(Bloomberg) — Investors are spurning mutual funds at a record clip, driving a $1.5 trillion gap in the flow of money from the old-school investment vehicles and into ever-popular ETFs.
The divide this year between the two investment types widened to an all-time high, up from $950 billion in 2021, according to data compiled by Bloomberg Intelligence. The growing disparity is one measure of the speed with which ETFs are eating into the market dominance of mutual funds.
The tide has been shifting for years in an embrace of ETFs’ easier-to-trade and tax-friendly structure. But the market turmoil and a fixed-income rout amid aggressive Federal Reserve rate hikes in 2022 further accelerated the divide as investors elected to make faster moving bets in exchange-traded funds over their staid brethren.
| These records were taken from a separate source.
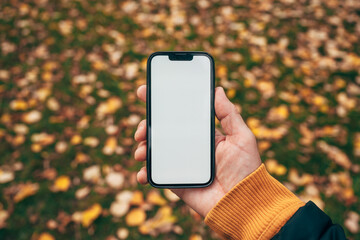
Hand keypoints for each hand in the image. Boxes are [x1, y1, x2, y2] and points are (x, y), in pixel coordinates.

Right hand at [134, 85, 261, 216]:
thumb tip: (218, 89)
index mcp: (202, 134)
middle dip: (146, 127)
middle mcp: (189, 147)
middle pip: (161, 132)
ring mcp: (180, 164)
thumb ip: (229, 114)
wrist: (243, 203)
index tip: (145, 92)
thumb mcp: (242, 137)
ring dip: (142, 148)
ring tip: (141, 150)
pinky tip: (143, 173)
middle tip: (141, 129)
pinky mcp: (176, 181)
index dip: (161, 104)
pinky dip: (145, 173)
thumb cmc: (247, 169)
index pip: (178, 115)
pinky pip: (156, 175)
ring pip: (154, 152)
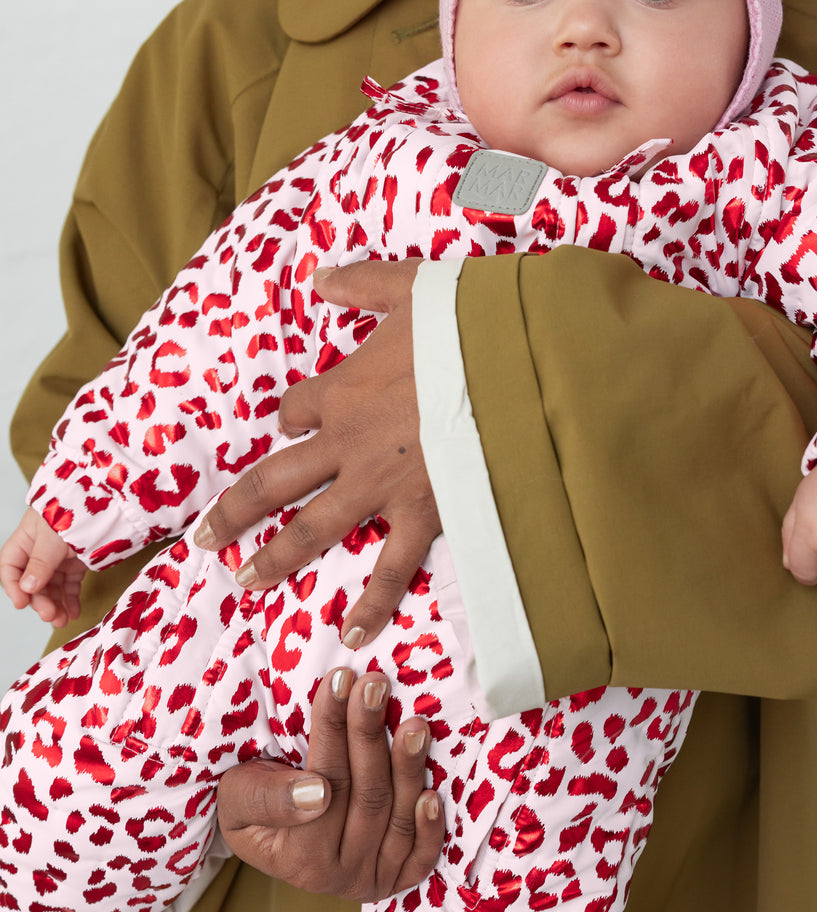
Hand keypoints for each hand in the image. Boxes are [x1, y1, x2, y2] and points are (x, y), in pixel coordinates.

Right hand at [0, 508, 85, 625]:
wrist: (111, 500)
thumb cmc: (76, 510)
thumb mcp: (53, 536)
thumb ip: (40, 562)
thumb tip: (27, 587)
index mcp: (26, 538)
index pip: (11, 566)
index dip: (14, 587)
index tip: (22, 604)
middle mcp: (40, 549)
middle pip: (33, 581)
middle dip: (40, 600)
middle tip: (51, 615)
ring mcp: (60, 556)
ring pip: (52, 586)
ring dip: (56, 604)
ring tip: (63, 621)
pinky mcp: (78, 561)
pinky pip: (70, 584)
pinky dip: (71, 598)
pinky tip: (73, 612)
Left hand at [195, 260, 440, 646]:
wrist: (516, 364)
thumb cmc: (466, 324)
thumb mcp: (409, 287)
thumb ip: (360, 283)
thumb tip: (319, 276)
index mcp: (341, 389)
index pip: (294, 412)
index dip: (291, 420)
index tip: (295, 425)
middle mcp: (346, 443)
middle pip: (274, 481)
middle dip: (236, 510)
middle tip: (205, 537)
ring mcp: (379, 485)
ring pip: (312, 528)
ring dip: (275, 557)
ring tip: (244, 579)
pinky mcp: (421, 514)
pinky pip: (390, 567)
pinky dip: (372, 604)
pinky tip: (352, 635)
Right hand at [217, 666, 444, 898]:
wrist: (269, 833)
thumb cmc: (250, 803)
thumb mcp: (236, 798)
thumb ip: (267, 799)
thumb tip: (317, 793)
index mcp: (298, 861)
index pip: (327, 784)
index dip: (333, 729)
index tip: (339, 679)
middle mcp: (338, 878)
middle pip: (367, 796)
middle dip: (370, 734)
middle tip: (375, 683)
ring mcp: (372, 880)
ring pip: (398, 817)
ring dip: (409, 766)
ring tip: (414, 722)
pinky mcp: (399, 877)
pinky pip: (422, 855)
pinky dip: (431, 826)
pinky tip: (433, 792)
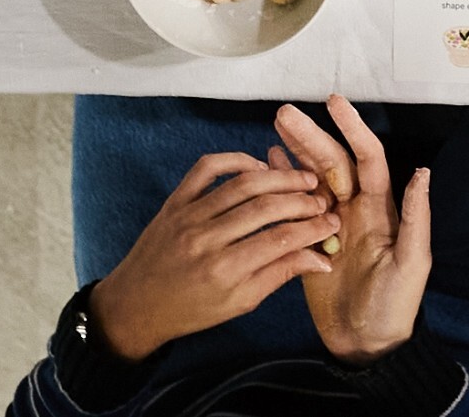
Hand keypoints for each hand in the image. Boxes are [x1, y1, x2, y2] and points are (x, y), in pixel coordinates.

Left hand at [84, 153, 340, 362]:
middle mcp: (205, 240)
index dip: (313, 228)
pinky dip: (236, 160)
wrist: (135, 306)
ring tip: (304, 180)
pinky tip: (259, 167)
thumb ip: (280, 275)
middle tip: (323, 200)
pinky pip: (207, 167)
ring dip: (279, 177)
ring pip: (242, 184)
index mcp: (224, 271)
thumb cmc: (191, 310)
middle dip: (302, 200)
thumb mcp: (239, 303)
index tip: (333, 222)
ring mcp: (187, 216)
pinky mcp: (174, 201)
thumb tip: (323, 259)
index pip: (280, 239)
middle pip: (266, 207)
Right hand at [274, 96, 431, 363]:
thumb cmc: (395, 306)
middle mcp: (355, 209)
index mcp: (381, 209)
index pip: (367, 158)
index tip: (334, 103)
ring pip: (311, 179)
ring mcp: (330, 224)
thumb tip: (422, 171)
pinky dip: (282, 183)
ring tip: (274, 127)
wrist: (366, 345)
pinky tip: (267, 163)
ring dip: (294, 152)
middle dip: (311, 136)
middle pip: (332, 162)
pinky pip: (294, 206)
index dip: (352, 129)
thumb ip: (414, 217)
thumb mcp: (411, 263)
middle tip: (284, 112)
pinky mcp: (308, 243)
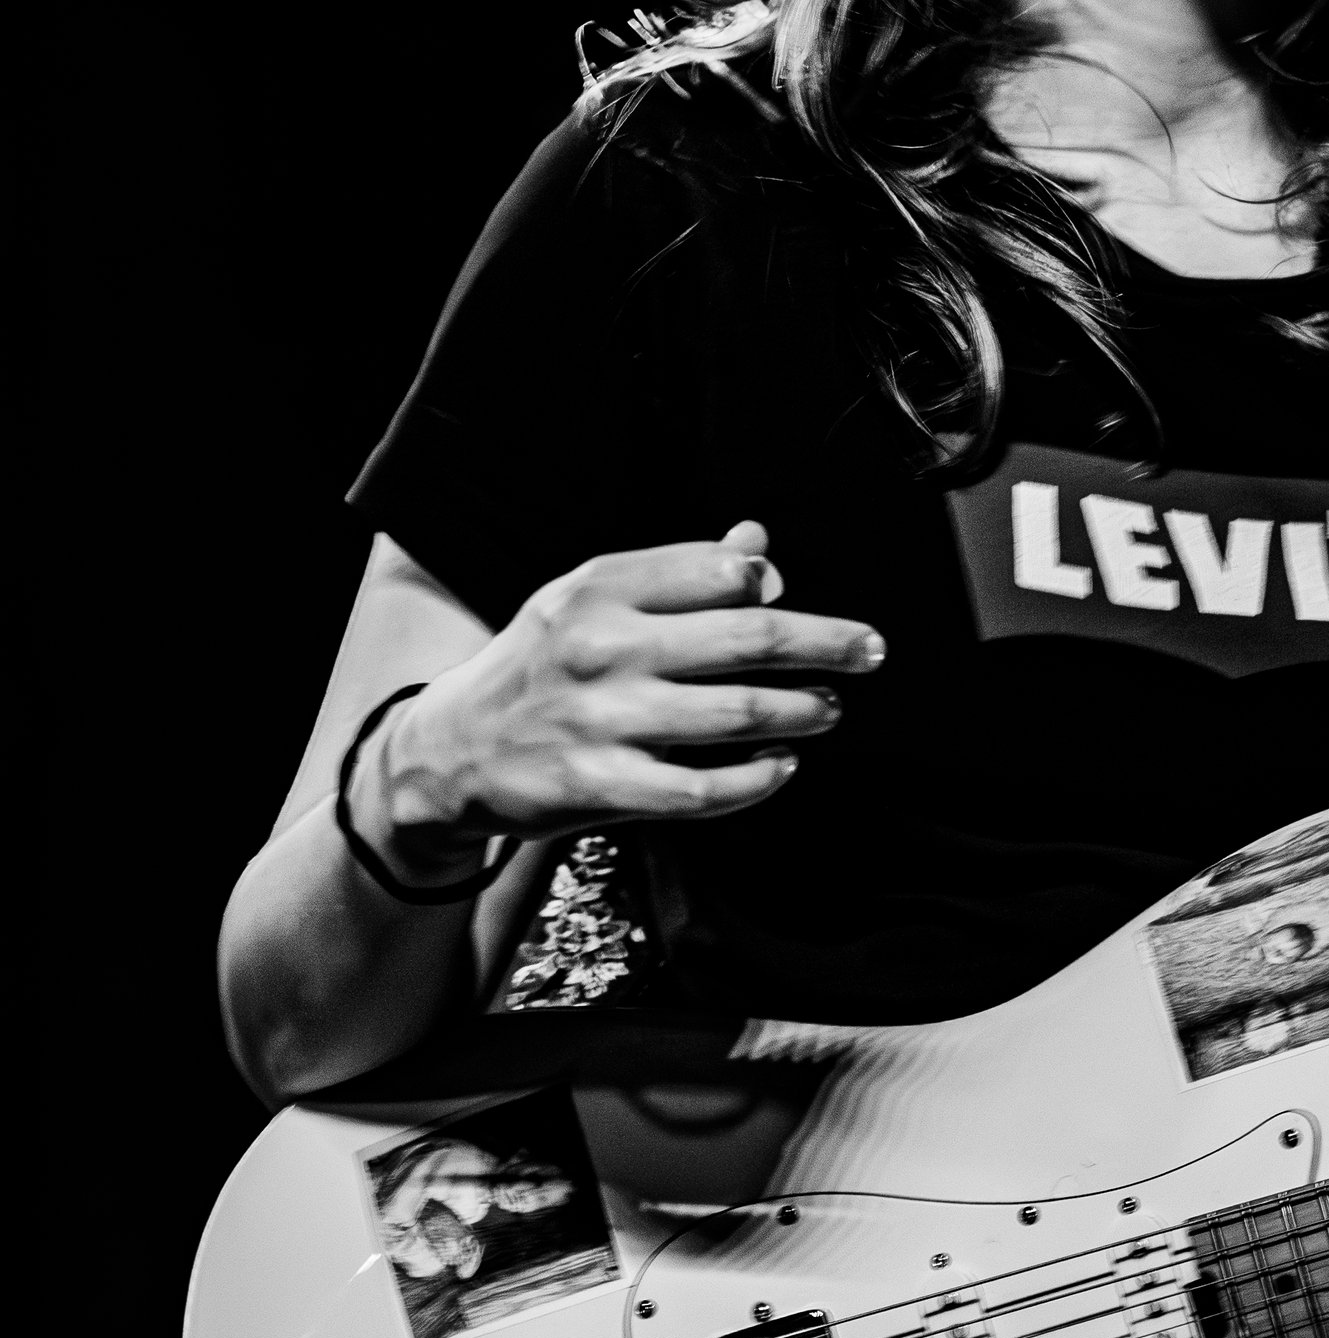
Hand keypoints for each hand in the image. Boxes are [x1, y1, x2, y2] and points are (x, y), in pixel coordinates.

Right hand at [369, 520, 883, 855]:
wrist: (450, 749)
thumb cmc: (540, 667)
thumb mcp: (590, 601)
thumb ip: (677, 574)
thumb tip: (759, 548)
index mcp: (602, 587)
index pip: (720, 571)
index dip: (773, 584)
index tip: (801, 600)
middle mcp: (603, 645)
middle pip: (748, 637)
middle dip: (827, 643)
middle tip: (869, 651)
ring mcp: (603, 719)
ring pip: (737, 714)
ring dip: (802, 711)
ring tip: (827, 709)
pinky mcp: (599, 785)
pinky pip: (702, 789)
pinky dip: (757, 779)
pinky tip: (781, 767)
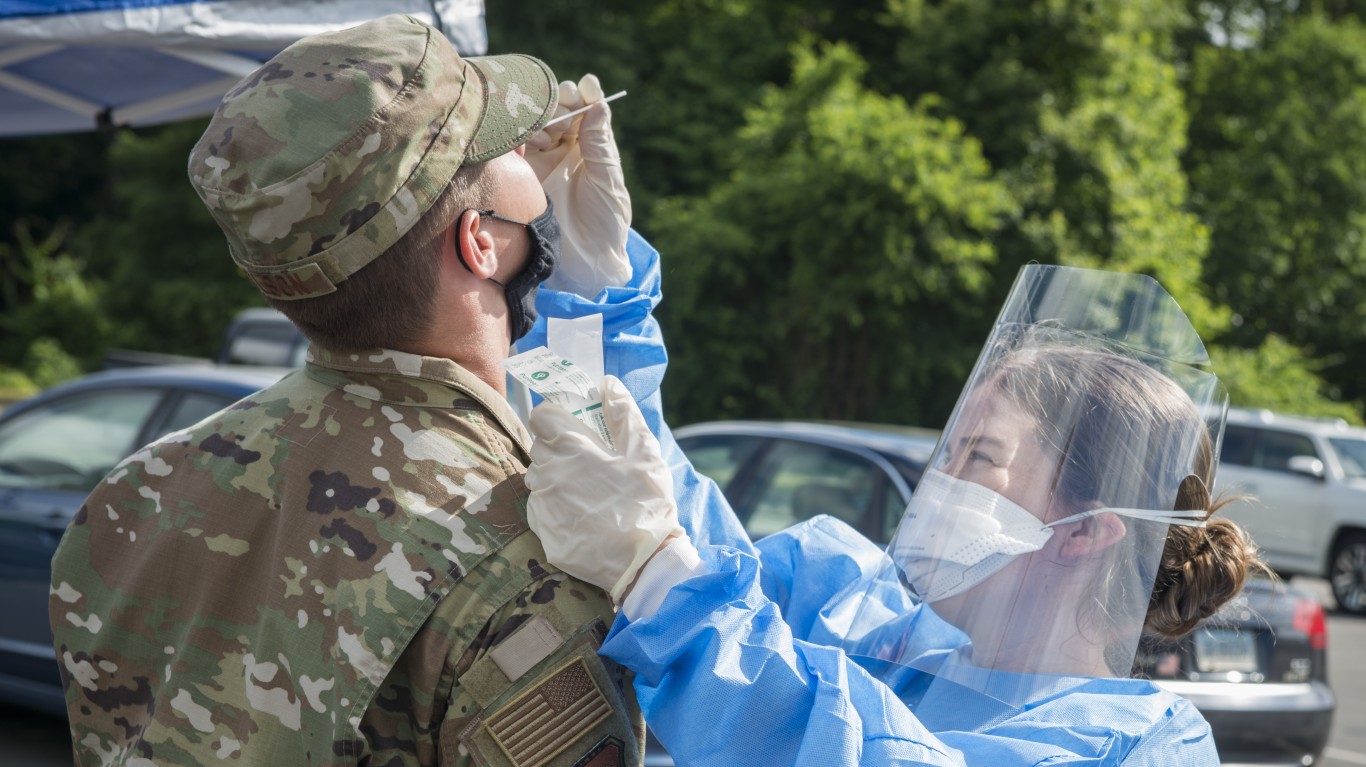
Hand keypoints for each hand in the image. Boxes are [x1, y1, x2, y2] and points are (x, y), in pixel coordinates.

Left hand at [524, 375, 680, 601]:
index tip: (575, 426)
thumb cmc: (646, 503)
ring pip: (539, 477)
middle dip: (559, 446)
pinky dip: (556, 506)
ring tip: (588, 490)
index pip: (541, 415)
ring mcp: (542, 504)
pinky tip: (583, 515)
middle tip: (590, 461)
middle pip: (540, 445)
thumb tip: (607, 383)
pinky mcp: (542, 532)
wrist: (642, 564)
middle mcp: (548, 473)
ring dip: (556, 476)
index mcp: (571, 448)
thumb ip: (623, 413)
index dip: (558, 417)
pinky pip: (541, 507)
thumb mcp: (645, 452)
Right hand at [526, 74, 631, 298]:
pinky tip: (529, 140)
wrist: (583, 263)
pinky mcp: (523, 172)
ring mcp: (543, 158)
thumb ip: (600, 144)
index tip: (586, 87)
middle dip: (559, 101)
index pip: (587, 108)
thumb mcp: (608, 183)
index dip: (585, 93)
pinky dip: (521, 135)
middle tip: (562, 105)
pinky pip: (517, 145)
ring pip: (536, 122)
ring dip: (540, 119)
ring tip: (546, 134)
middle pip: (559, 108)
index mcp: (593, 146)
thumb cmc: (605, 224)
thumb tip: (598, 104)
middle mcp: (567, 147)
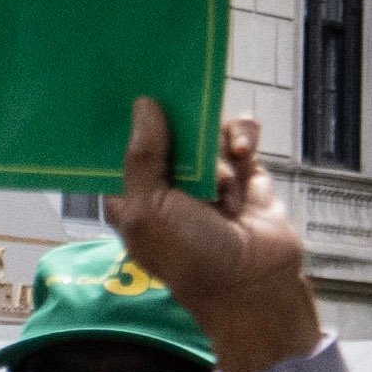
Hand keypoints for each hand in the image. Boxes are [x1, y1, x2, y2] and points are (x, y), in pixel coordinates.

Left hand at [108, 101, 318, 371]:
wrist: (254, 281)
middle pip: (164, 128)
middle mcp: (165, 183)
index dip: (123, 122)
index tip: (130, 89)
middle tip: (187, 128)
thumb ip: (141, 158)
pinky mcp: (241, 169)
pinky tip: (243, 156)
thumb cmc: (191, 258)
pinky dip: (242, 139)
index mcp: (130, 197)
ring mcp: (205, 175)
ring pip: (205, 129)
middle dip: (179, 127)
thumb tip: (142, 106)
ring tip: (221, 182)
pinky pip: (239, 135)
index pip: (118, 149)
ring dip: (215, 149)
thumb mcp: (149, 210)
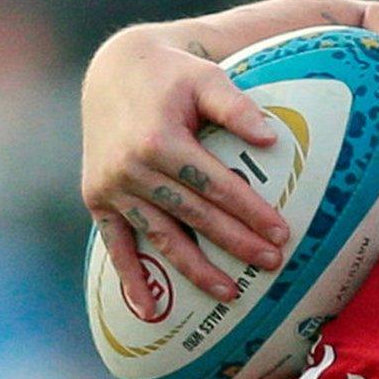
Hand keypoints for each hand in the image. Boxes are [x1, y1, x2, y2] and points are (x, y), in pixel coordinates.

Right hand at [81, 28, 290, 314]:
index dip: (250, 211)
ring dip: (195, 270)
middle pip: (194, 216)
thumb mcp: (206, 79)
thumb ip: (237, 107)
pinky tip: (151, 310)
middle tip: (272, 264)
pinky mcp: (97, 199)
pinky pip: (115, 245)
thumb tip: (271, 138)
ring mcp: (111, 188)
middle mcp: (132, 168)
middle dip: (235, 243)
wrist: (114, 69)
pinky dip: (131, 278)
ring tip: (230, 294)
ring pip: (161, 237)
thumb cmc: (172, 75)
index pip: (216, 186)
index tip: (281, 233)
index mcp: (160, 140)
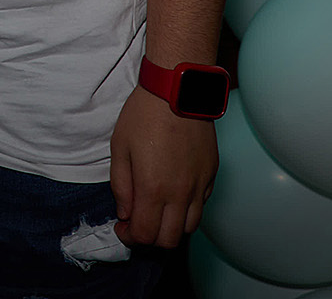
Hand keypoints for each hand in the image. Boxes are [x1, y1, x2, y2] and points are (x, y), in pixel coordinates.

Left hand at [108, 86, 217, 247]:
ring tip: (156, 211)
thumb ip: (121, 185)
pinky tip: (174, 194)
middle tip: (137, 223)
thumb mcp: (119, 148)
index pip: (145, 234)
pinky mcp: (211, 175)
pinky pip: (201, 205)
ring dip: (170, 227)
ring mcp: (200, 185)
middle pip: (169, 240)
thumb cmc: (144, 115)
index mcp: (153, 188)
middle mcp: (180, 193)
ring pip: (189, 227)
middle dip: (150, 238)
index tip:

“Bonds having their first major bear market in over 40 years has resulted in a colossal industry-altering move from mutual funds to ETFs,” according to Todd Sohn at Strategas Securities.
“It’s been a development really two years in the making, going back to the Fed buying fixed-income ETFs in 2020, and then the rise of inflation and a tighter Fed resulting in a major bear market for bonds,” the ETF strategist said.
Mutual funds saw investors pull $480 billion out of fixed income, the first yearly outflow for the asset class since 2015. At the same time, ETFs have raked in bond investments of $184 billion as of Dec. 15, less than the over $200 billion seen in the prior two years.
The unusual year for stocks and bonds, where both markets tumbled in near total lockstep, has put pressure on money managers to seek hedges elsewhere amid surging inflation and tightening monetary policies that drove yields higher. This may have prompted investors to increase their weight in bonds, according to Sohn.
“There are investors out there who need to re-up their weight to fixed income given the decline and so using ETFs is another route to do that,” Sohn said.
ETFs have been gaining ground across the board, luring in nearly $588 billion so far this year and are on course for their second-best ever annual haul, according to Bloomberg Intelligence data. Meanwhile, mutual funds have seen roughly $950 billion of cash leave the asset class, the biggest outflow on record.
ETF investments now make up about 28% of total US fund assets, up from around 20% five years ago, Bloomberg Intelligence data show.
The chance to lock in mutual fund losses and offset capital gains tax, a practice called tax-loss harvesting, is also helping drive the migration out of mutual funds this year.
“Right now may be an opportune time to move into ETFs offering similar market access without running the risk of facing huge capital gains,” said Cinthia Murphy, director of research at ETF Think Thank. “The numbers would suggest a lot of investors are making this transition out of mutual funds, adopting the typically-lower cost and more tax-efficient ETF wrapper.”
Still, the $15 trillion mutual fund universe far outweighs the $6 trillion ETF market. Mutual funds, for one, have been around longer, and taxes on gains for longer-term holders make them harder for investors to switch, said Drew Pettit, director of ETF analysis and strategy at Citi Research. People also stay invested in mutual funds because the more established asset class offers more strategies.
“Not all of the mutual fund strategies that are out there have made their way into ETFs,” Pettit said in an interview at Bloomberg’s New York office. Although, he noted, conversions of existing mutual funds into ETFs are slowly shifting the dynamic.
“We don’t have this huge ground swell of hedge fund-like strategies and ETFs, but more and more of that is coming to market,” he said.